2021-01-26 09:02:51.781 [] [raft-server-2-raft-partition-partition-3] WARN io.atomix.raft.roles.FollowerRole - RaftServer{raft-partition-partition-3}{role=FOLLOWER} - Poll request to 0 failed: java.net.ConnectException: Expected to send a message with subject ‘raft-partition-partition-3-poll’ to member ‘0’, but member is not known. Known members are ‘[Member{id=1, address=zeebe-broker-1.zeebe-broker.default.svc.cluster.local:26502, properties={}}, Member{id=2, address=zeebe-broker-2.zeebe-broker.default.svc.cluster.local:26502, properties={}}]’.
2021-01-26 09:02:51.784 [] [raft-server-2-raft-partition-partition-3] WARN io.atomix.raft.roles.FollowerRole - RaftServer{raft-partition-partition-3}{role=FOLLOWER} - Poll request to 1 failed: io.atomix.cluster.messaging.MessagingException$NoRemoteHandler: No remote message handler registered for this message

Thanks

After discussing with @deepthi we found what’s wrong. Zeebe does not support changing the number of partitions or the cluster size of an existing cluster. To fix it, stop your cluster, clean out your data folder and restart the cluster.

1 Like

Hi @korthout
Thanks much for this solution. It worked after cleaning up the data volume. We could do this, because it was in the development environment.

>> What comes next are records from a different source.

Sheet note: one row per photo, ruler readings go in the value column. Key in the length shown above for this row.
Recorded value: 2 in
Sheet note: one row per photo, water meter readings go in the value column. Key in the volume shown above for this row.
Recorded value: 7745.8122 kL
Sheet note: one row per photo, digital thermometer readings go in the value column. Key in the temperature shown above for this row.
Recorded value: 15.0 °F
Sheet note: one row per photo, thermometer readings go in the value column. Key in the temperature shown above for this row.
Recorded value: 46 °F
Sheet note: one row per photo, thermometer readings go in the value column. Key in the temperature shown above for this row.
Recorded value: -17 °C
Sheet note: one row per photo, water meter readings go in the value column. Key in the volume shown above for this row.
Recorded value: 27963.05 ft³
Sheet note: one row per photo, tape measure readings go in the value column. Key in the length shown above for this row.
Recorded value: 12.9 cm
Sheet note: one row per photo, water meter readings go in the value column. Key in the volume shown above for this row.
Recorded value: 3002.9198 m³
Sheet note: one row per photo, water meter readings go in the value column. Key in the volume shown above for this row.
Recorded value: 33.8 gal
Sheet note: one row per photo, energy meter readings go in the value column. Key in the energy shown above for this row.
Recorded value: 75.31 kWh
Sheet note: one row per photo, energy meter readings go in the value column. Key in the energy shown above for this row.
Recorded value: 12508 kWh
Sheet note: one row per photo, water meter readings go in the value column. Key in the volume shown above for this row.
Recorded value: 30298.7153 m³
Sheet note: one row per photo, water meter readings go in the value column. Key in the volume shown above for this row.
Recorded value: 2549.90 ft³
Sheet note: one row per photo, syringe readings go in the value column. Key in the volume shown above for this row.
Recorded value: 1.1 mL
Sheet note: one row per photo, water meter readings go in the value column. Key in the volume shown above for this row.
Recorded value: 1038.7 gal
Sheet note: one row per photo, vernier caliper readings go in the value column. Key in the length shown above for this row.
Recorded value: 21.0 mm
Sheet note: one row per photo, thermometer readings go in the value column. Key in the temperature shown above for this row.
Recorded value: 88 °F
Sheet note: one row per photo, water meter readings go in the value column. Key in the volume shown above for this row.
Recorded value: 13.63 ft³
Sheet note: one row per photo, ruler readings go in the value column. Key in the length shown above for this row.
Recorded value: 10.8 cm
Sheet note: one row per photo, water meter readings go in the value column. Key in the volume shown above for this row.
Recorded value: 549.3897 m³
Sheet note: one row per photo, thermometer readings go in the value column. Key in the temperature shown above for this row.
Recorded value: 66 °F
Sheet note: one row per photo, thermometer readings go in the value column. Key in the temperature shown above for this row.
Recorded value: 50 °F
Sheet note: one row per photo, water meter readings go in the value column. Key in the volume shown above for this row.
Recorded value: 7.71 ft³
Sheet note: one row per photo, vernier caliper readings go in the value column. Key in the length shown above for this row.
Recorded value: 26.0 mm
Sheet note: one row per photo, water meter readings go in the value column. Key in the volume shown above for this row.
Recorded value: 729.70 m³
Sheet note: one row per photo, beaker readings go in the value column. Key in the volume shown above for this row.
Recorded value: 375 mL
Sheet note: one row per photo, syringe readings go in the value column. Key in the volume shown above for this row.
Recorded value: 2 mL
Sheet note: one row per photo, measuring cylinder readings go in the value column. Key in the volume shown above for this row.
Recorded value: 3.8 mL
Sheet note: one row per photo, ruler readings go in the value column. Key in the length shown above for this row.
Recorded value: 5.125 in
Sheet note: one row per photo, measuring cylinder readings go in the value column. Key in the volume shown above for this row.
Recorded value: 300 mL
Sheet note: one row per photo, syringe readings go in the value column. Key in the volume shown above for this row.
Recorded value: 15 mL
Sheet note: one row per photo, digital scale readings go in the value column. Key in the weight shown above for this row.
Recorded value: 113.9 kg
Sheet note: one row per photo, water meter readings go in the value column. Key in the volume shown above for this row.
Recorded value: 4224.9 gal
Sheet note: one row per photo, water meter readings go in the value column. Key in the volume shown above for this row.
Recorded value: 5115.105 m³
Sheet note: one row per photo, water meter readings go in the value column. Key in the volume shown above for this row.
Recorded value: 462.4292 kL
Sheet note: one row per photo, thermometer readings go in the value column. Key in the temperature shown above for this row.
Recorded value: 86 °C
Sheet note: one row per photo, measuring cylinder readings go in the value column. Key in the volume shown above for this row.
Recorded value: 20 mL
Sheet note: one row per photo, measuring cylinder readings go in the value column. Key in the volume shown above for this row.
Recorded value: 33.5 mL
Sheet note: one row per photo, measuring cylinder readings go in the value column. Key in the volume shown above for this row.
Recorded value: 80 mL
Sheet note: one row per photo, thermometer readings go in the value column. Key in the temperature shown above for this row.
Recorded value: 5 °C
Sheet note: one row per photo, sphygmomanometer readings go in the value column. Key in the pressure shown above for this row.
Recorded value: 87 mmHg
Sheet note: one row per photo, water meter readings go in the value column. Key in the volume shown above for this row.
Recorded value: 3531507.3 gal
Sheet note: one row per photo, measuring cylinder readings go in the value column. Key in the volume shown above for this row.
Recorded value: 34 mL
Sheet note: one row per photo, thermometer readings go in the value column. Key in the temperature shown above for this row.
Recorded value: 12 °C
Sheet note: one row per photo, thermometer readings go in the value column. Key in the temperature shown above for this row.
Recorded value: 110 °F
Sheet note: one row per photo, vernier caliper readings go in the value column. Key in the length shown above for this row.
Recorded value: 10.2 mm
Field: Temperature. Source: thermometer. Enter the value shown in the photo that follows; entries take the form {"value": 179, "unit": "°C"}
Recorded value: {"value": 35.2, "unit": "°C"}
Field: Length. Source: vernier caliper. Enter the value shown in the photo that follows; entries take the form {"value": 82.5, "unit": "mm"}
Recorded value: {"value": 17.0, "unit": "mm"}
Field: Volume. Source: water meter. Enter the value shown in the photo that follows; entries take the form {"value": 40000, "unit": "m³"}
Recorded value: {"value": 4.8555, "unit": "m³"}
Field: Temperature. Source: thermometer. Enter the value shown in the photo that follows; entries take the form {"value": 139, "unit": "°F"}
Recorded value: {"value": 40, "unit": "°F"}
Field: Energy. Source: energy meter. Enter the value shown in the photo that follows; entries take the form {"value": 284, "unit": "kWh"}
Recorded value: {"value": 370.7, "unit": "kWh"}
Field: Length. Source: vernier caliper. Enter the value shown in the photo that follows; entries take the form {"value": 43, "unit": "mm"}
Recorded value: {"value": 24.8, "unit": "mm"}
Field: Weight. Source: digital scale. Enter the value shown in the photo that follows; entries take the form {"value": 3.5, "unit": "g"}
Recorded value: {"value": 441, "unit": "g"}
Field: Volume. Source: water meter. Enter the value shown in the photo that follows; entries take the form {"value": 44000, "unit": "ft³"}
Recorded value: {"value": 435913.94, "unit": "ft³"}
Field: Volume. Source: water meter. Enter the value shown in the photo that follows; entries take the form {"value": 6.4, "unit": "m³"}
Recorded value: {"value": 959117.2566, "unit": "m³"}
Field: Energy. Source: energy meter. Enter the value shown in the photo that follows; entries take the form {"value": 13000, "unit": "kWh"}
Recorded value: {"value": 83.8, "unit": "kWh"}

Is there any work around / steps to follow to retain data if we need to do the same in say production environment?

Glad to hear this solved it.

At this time Zeebe does not support changing the partitionCount, clusterSize and replicationFactor. You should experiment to find what settings work for your use case and then move to production. We’d be curious whether such a feature is important to you. If so, please share it in this issue.